#### REQUISITOS DEL EJERCICIO:
Responda estas preguntas sobre el relato del sueño:
1. ¿Qué se llevaban las olas?
2. ¿Qué hacían los volcanes?
3. ¿Con qué frecuencia decide la Tierra que es momento de limpiar?

Anoche tuve un sueño apocalíptico.
En mi sueño habían países que desaparecían bajo el fuego y otros bajo el agua, otros simplemente se hundían de modo casi instantáneo sin dejar rastro alguno de lo que en algún momento fueron.
Vi olas llevarse personas, casas, edificios y ciudades enteras. Vi terremotos que consumían lo que alguna vez apareció en nuestro mapa y volcanes enojados escupiendo fuego y quemando todo a su alrededor.
Luego de visionarias horas apocalípticas, vi gente llegando a donde actualmente vivo, la gran mayoría llorando la pérdida de sus seres queridos y atormentados sin saber qué hacer o donde ir. Había caos, tristeza y desolación por doquier.
Me pregunté por qué habíamos tenido que llegar a esto como humanidad, por qué nuestra madre Tierra debía llevarse a tantas personas, a tantos lugares hermosos…
Siento que una vez cada un par de años, siglos o tal vez milenios, la Tierra decide que es momento de limpiar, de crear un nuevo lugar, en este caso un nuevo mundo, más evolucionado y consciente.

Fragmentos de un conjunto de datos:

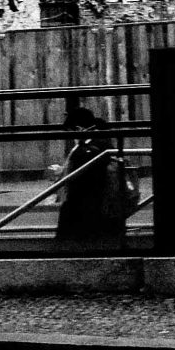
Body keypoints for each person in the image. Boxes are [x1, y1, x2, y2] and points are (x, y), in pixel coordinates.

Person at [53, 103, 130, 247]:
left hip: (87, 214)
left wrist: (61, 173)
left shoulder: (86, 150)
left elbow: (79, 182)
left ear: (78, 129)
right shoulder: (103, 143)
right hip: (103, 210)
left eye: (71, 133)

#### RESULTADO DE LA TAREA:
1. Personas, casas, edificios y ciudades enteras.
2. Escupían fuego y quemaban todo a su alrededor.
3. Una vez cada un par de años, siglos o tal vez milenios.